(Instructions to follow):
Please copy out everything from the line containing "2.28.2 catalogue (DETECT_THRESH" down to the line containing "[instrumental pixel values]", replacing "catalogue" with "catalog" and leaving everything else unchanged.

(Records shown):
━━━━

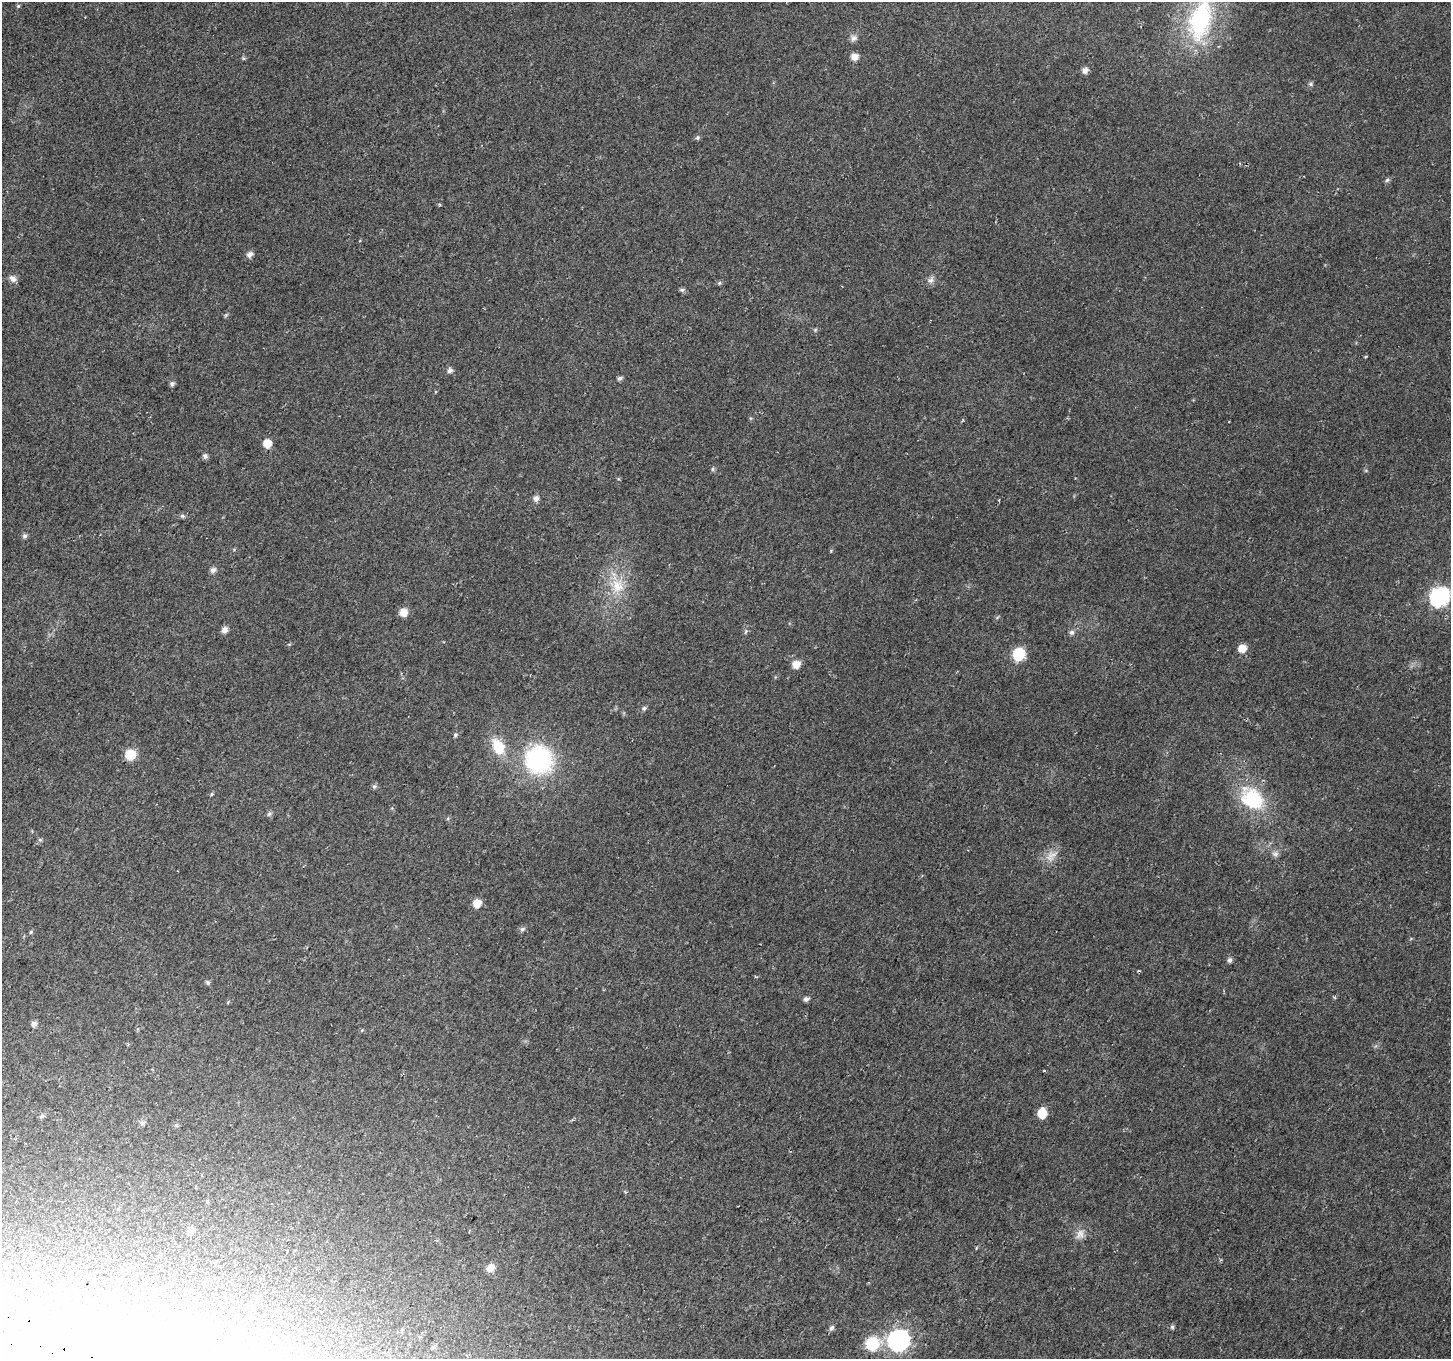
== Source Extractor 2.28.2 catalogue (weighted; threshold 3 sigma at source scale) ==
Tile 7 of 4 x 4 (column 3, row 2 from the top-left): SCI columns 2935-4383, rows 3030-4386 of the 5859 x 5992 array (HDU 1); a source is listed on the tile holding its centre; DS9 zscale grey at full resolution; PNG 1453 x 1361 px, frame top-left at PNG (2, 2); no overlay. Shown black and unused: <1% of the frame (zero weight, under 2 of 3 exposures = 3% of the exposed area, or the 3 px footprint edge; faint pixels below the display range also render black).
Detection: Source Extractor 2.28.2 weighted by HDU 2 'WHT'; one run over the whole footprint, this tile lists its part. Background 0.0266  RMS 0.0078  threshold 0.0352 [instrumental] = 3 sigma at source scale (4.5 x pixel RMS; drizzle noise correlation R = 1.50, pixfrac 1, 0.0396/0.0396 arcsec/px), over >= 5 px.
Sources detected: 72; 1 inside a brighter object's white glare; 1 cosmic-ray / hot-pixel residue — not listed; the other 70 listed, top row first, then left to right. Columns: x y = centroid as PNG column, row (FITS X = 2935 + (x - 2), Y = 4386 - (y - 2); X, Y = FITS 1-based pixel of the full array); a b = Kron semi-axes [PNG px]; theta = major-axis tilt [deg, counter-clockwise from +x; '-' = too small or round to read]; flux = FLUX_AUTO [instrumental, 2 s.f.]
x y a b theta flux
18 6 5 4 - 1
1200 20 55 28 76 96
854 38 10 8 64 3.1
855 57 7 7 - 5.7
243 58 6 4 -71 0.95
1085 70 7 6 - 3.6
1311 84 7 5 21 1.4
697 138 6 5 - 1.4
1387 180 6 5 - 1.4
250 255 7 6 - 3.5
13 279 10 7 -41 3.3
931 280 9 7 38 3
719 283 5 5 - 1.1
682 290 7 5 -11 1.6
226 315 6 4 45 1
815 330 5 4 - 0.94
1366 356 4 2 - 0.67
450 370 6 6 - 2.8
619 378 6 5 - 1.7
172 383 6 6 - 1.8
1229 422 3 2 - 0.54
267 443 8 7 - 9.7
205 456 7 6 - 2.1
713 469 6 4 90 1.2
536 498 8 7 - 3.1
182 516 7 5 -3 1.6
24 536 7 6 - 1.8
213 570 7 6 - 2.9
617 586 21 18 -82 20
1440 597 10 9 - 210
403 612 8 8 - 7.1
224 630 7 6 - 3.9
746 631 7 4 60 1.3
1072 632 7 6 - 2.2
1242 648 7 7 - 9.1
1019 654 8 7 - 62
796 664 8 7 - 7.6
644 708 7 6 - 1.7
455 735 5 5 - 1.2
498 746 21 14 -63 19
130 755 9 8 - 18
539 760 30 30 - 88
374 786 7 6 - 1.5
212 794 5 4 - 0.99
1252 798 31 24 -41 48
269 814 8 6 45 1.7
40 840 6 4 -42 1.1
1275 854 9 7 -2 2.7
1051 856 18 11 48 8.4
477 903 7 6 - 11
522 929 7 6 - 1.9
31 932 5 5 - 0.97
1229 960 6 6 - 1.9
208 982 6 6 - 1.4
806 999 6 6 - 2.2
34 1024 7 6 - 2.7
1044 1071 3 2 - 0.89
1042 1113 8 7 - 16
42 1116 7 4 45 1.4
142 1123 7 6 - 2.3
190 1231 7 6 - 4.6
1080 1234 14 11 61 6
490 1268 9 7 43 6.5
130 1269 6 6 - 2
12 1289 6 5 - 1.5
1172 1327 5 5 - 1.3
832 1328 7 6 - 2.1
898 1340 10 9 - 340
872 1343 16 15 - 25
433 1347 6 4 42 1.2
Isophote crosses this tile's border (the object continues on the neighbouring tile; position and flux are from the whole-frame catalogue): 1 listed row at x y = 1200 20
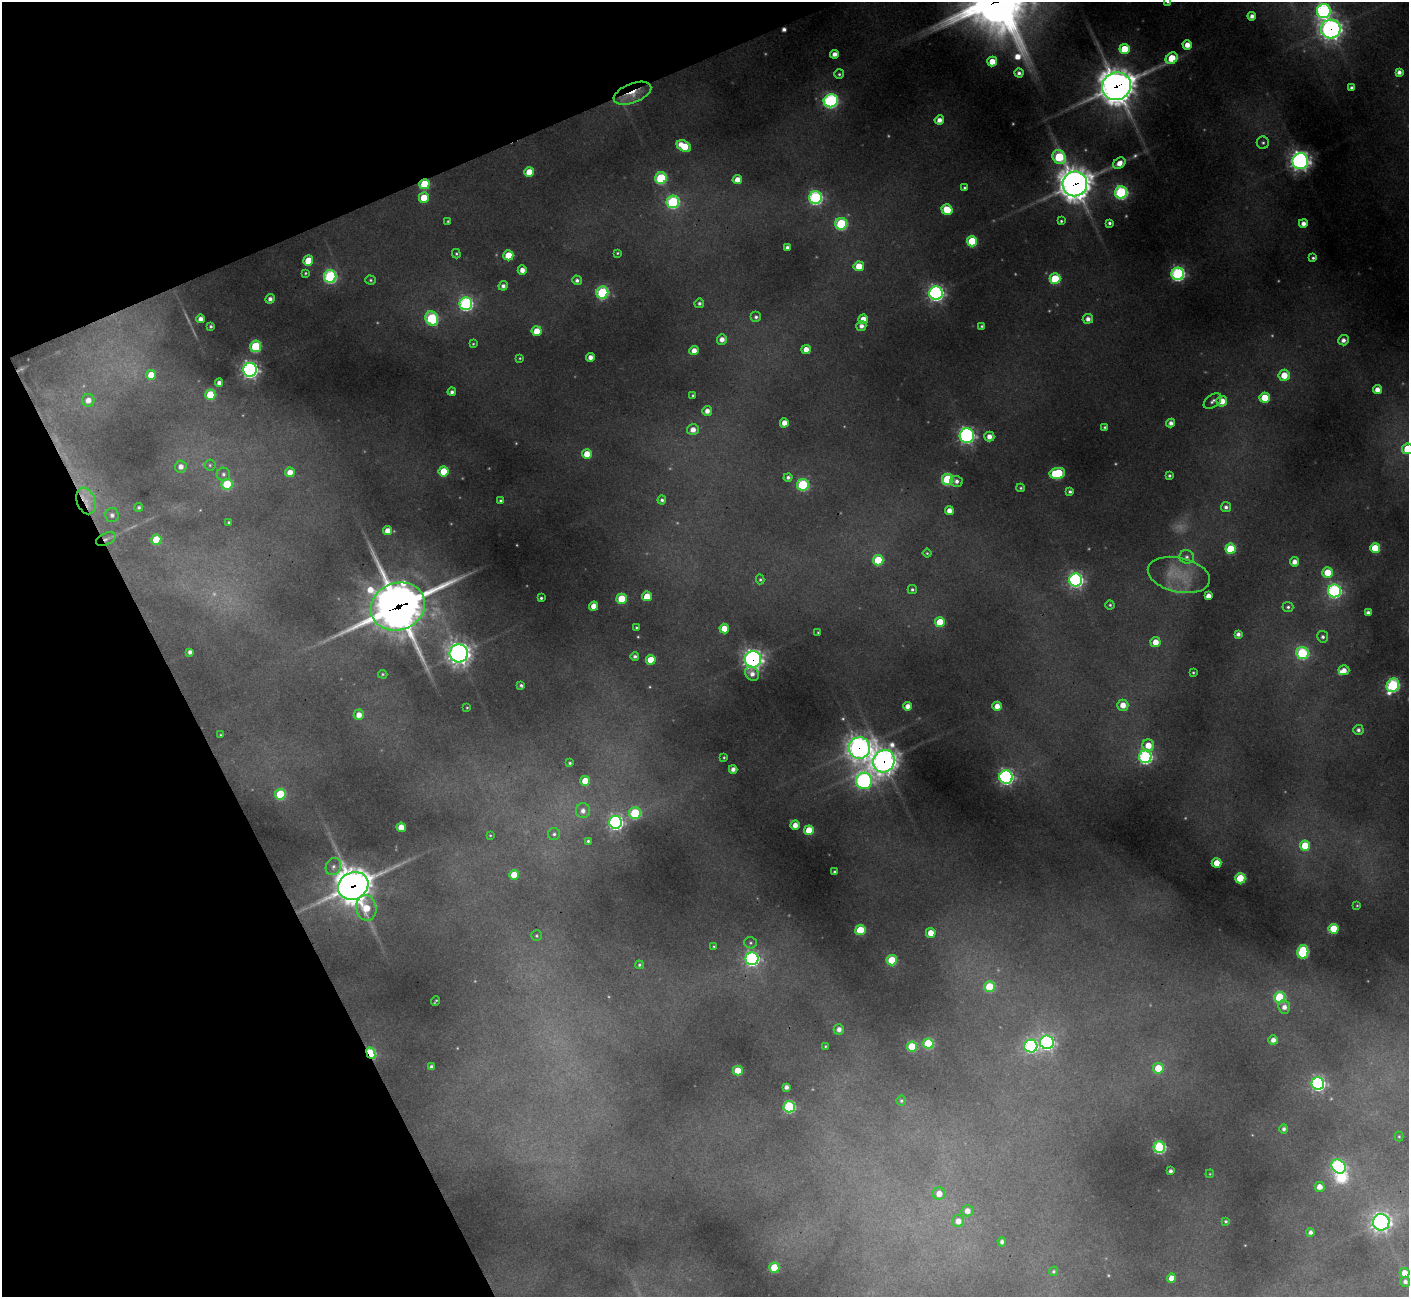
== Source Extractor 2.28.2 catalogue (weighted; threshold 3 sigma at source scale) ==
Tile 5 of 4 x 4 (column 1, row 2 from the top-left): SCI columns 4-1410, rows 2878-4172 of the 5630 x 5619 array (HDU 1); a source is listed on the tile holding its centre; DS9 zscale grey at full resolution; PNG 1411 x 1299 px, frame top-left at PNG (2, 2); each listed source drawn as its Kron ellipse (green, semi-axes under 4 px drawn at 4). Shown black and unused: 21% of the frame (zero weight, under 3 of 4 exposures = <1% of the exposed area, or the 3 px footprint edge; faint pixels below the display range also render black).
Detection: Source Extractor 2.28.2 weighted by HDU 2 'WHT'; one run over the whole footprint, this tile lists its part. Background 0.448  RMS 0.015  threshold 0.0664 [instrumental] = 3 sigma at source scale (4.5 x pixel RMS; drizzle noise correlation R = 1.50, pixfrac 1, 0.05/0.05 arcsec/px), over >= 5 px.
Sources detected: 261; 11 too faint to see at this stretch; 1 inside a brighter object's white glare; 1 cosmic-ray / hot-pixel residue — neither listed nor drawn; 2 inside a brighter listed object's ellipse — not listed separately; the other 246 listed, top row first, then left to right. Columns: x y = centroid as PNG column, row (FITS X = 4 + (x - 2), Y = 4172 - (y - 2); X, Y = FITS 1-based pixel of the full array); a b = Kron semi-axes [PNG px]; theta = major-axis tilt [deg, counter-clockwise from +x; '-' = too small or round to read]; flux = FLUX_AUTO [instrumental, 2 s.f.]
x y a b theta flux
1167 2 4 3 - 1.9
1324 11 7 7 - 420
1252 16 4 4 - 7.4
1331 29 9 9 - 840
1187 45 4 4 - 14
1124 49 5 5 - 48
834 54 4 4 - 9.3
1172 58 6 5 - 44
992 62 5 5 - 24
1399 72 4 4 - 7
1019 73 4 4 - 4.7
839 74 5 5 - 2.7
1116 86 14 13 - 2800
1351 88 4 3 - 3.6
632 93 20 9 21 27
831 101 7 6 - 370
939 120 4 4 - 10
1263 143 6 6 - 3.4
684 146 8 5 -31 54
1059 157 7 6 - 110
1300 161 8 8 - 770
1119 163 6 5 - 14
529 172 5 5 - 32
661 178 6 5 - 150
737 180 5 4 - 16
424 184 5 5 - 69
1075 184 12 12 - 2400
964 188 4 4 - 2.3
1121 192 6 6 - 260
424 198 5 5 - 39
815 198 6 6 - 340
673 202 6 6 - 210
947 210 5 5 - 51
448 221 3 3 - 1.7
1061 221 4 3 - 2.4
1109 223 4 3 - 3.4
1303 223 4 4 - 9.2
841 224 6 6 - 170
972 241 5 5 - 82
787 247 4 3 - 4.6
617 253 4 3 - 1.8
456 254 5 4 - 2.1
508 255 5 5 - 40
1313 258 3 3 - 2.6
308 261 5 5 - 37
859 266 5 5 - 29
522 270 5 4 - 11
305 273 4 3 - 1.9
1178 274 6 6 - 370
330 276 6 6 - 260
1055 279 5 5 - 83
371 280 5 4 - 2.4
577 280 5 4 - 5
503 286 4 4 - 5.6
602 293 6 6 - 200
936 293 6 6 - 550
270 299 5 4 - 6.5
699 303 5 4 - 3.8
466 304 6 6 - 320
756 317 5 5 - 3.8
432 318 7 6 - 160
201 319 4 4 - 7.8
863 319 5 5 - 18
1088 319 5 5 - 8.5
211 326 3 3 - 2.7
861 326 5 5 - 7.6
982 326 4 3 - 2.1
537 331 5 5 - 27
722 339 5 5 - 10
1343 340 5 5 - 7.7
473 344 4 3 - 1.7
256 346 6 5 - 120
806 349 4 4 - 15
694 351 5 4 - 13
590 357 4 4 - 10
520 358 4 3 - 1.6
250 370 7 6 - 670
151 375 5 5 - 31
1284 375 5 5 - 30
219 383 4 4 - 5.9
1377 390 4 4 - 14
452 392 4 4 - 4.7
210 395 5 5 - 69
693 395 4 3 - 2
1265 398 5 5 - 51
88 400 6 6 - 13
1212 401 10 6 39 5.5
1222 401 5 5 - 22
707 411 5 5 - 11
784 423 4 4 - 15
1171 423 4 4 - 7.1
1105 427 4 3 - 2.3
693 430 6 5 - 12
967 436 7 7 - 470
989 436 5 5 - 12
1408 449 5 5 - 71
587 454 5 5 - 25
210 465 5 5 - 2.6
181 467 6 6 - 9.6
444 471 5 5 - 53
290 472 5 4 - 17
1057 473 8 5 10 130
223 474 7 6 - 5
1169 476 3 3 - 2.7
788 477 4 4 - 4.1
948 479 6 5 - 140
956 481 6 5 - 6.2
227 484 5 5 - 79
803 485 6 5 - 170
1021 488 4 3 - 2.1
1070 491 4 3 - 3.7
662 500 4 4 - 3.6
86 501 14 9 -68 20
500 501 3 3 - 3.1
139 507 4 4 - 2.9
1226 507 5 5 - 5.2
949 511 4 4 - 12
112 515 7 7 - 5.3
229 522 3 3 - 1.7
388 531 4 4 - 15
106 539 10 5 26 6.4
156 540 5 5 - 53
1375 548 5 5 - 53
1231 549 5 5 - 71
927 553 4 4 - 2
1187 557 7 7 - 5.4
878 560 5 5 - 78
1295 562 4 4 - 11
1328 572 5 5 - 34
1179 575 31 17 -13 49
760 579 5 4 - 2.2
1076 580 6 6 - 460
912 589 4 4 - 3.1
1334 591 6 6 - 350
647 596 5 4 - 29
1208 596 4 4 - 13
541 598 3 3 - 2.5
622 599 5 5 - 54
1110 605 4 4 - 2.3
398 606 27 23 20 4000
594 606 4 4 - 18
1288 607 5 5 - 3.4
1368 613 4 4 - 6.1
940 622 5 5 - 57
636 628 3 2 - 1.6
724 629 5 4 - 25
818 632 3 3 - 1.4
1238 634 4 4 - 6.1
1323 637 6 5 - 4.1
1155 642 5 5 - 20
190 652 4 4 - 6
459 653 9 9 - 980
1302 653 6 6 - 180
635 656 4 4 - 4
753 659 8 8 - 670
651 660 5 5 - 33
1344 670 5 5 - 12
1193 673 4 3 - 1.9
383 674 5 4 - 1.8
752 674 8 6 -47 9.5
521 685 4 3 - 2.9
1393 685 7 6 - 270
1123 705 5 5 - 19
908 706 4 4 - 12
997 706 4 4 - 14
467 708 3 2 - 1.2
359 715 5 5 - 14
1358 730 5 5 - 5
220 735 3 2 - 1.1
1148 745 6 6 - 24
859 748 11 10 - 1200
724 757 3 3 - 1.7
1145 757 6 6 - 350
884 761 11 10 - 1400
570 763 3 3 - 2.2
733 769 4 4 - 8.1
1006 777 6 6 - 450
585 781 5 5 - 43
864 781 8 8 - 460
280 794 5 5 - 89
583 811 7 7 - 8.8
635 813 6 6 - 120
616 822 6 6 - 470
795 825 4 4 - 13
401 827 4 4 - 24
809 830 5 5 - 38
554 834 6 6 - 3.9
490 835 3 3 - 1.3
588 841 3 3 - 2.4
1305 845 5 5 - 50
1217 863 5 4 - 36
333 866 9 7 64 7.3
835 872 3 3 - 3.3
514 875 5 4 - 33
1240 878 5 5 - 83
353 886 15 13 29 2700
1357 905 3 3 - 1.3
366 908 13 10 -79 39
1333 929 5 5 - 59
860 930 5 5 - 70
931 933 5 5 - 22
536 936 5 5 - 2.4
750 943 6 5 - 2.9
714 946 4 3 - 1.4
1303 952 7 5 79 190
752 959 6 6 - 370
892 960 5 5 - 73
639 965 4 4 - 2.4
990 987 5 5 - 78
1280 997 5 5 - 120
435 1001 5 2 - 1.6
1284 1007 7 6 - 10
839 1029 5 5 - 8.7
1273 1040 5 4 - 10
1047 1042 7 7 - 450
928 1044 5 5 - 100
825 1046 3 2 - 1.3
1031 1046 6 6 - 280
912 1047 5 5 - 76
371 1053 6 4 -66 150
431 1067 4 3 - 5.1
1158 1068 5 5 - 39
738 1070 5 5 - 29
1318 1083 6 6 - 400
786 1087 4 4 - 6.6
901 1101 5 5 - 2.7
789 1107 6 5 - 180
1284 1129 5 4 - 4.5
1399 1136 5 4 - 1.9
1159 1147 6 5 - 220
1338 1166 8 6 -44 340
1170 1171 4 3 - 4.9
1210 1174 4 3 - 1.3
1320 1187 5 5 - 14
939 1193 6 6 - 16
967 1211 6 5 - 12
958 1221 6 6 - 14
1226 1221 4 4 - 2.5
1381 1222 8 8 - 600
1310 1232 4 4 - 5.8
1002 1242 4 4 - 5.4
774 1268 5 5 - 62
1054 1271 5 4 - 2.8
1405 1273 5 5 - 19
1171 1278 4 4 - 16
1405 1282 5 5 - 5.6
Overlapping masked pixels (flux is a lower limit): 13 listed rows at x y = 1331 29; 1116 86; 632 93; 424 184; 1075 184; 86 501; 106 539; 398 606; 753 659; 859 748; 884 761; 353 886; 371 1053
Isophote crosses this tile's border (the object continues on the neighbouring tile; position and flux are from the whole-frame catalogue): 3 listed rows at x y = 1167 2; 1324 11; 1408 449
Unlisted compact peaks at least as high as the median listed source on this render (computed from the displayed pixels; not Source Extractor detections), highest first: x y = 1017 57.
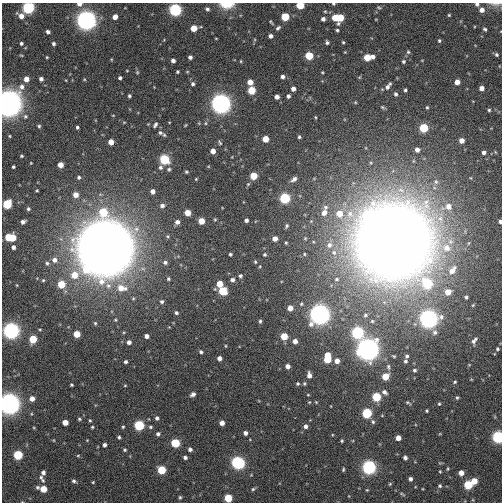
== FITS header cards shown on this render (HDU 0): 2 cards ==
NAXIS1  =                  500
NAXIS2  =                  500

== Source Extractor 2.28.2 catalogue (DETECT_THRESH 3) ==
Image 500 x 500 px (HDU 0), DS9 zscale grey, 1 PNG px = 1 image px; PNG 504 x 504 px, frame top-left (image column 1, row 500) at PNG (2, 3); no overlay
Background 522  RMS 5.1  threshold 15.2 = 3 sigma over >= 5 px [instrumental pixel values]
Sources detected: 251; all 251 listed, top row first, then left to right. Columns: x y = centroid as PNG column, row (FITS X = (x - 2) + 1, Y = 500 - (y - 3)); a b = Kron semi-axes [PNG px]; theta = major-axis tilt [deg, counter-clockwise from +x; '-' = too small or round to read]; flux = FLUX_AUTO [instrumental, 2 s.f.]
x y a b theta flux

━━━━

(Exercise answer):
== Source Extractor 2.28.2 catalog (DETECT_THRESH 3) ==
Image 500 x 500 px (HDU 0), DS9 zscale grey, 1 PNG px = 1 image px; PNG 504 x 504 px, frame top-left (image column 1, row 500) at PNG (2, 3); no overlay
Background 522  RMS 5.1  threshold 15.2 = 3 sigma over >= 5 px [instrumental pixel values]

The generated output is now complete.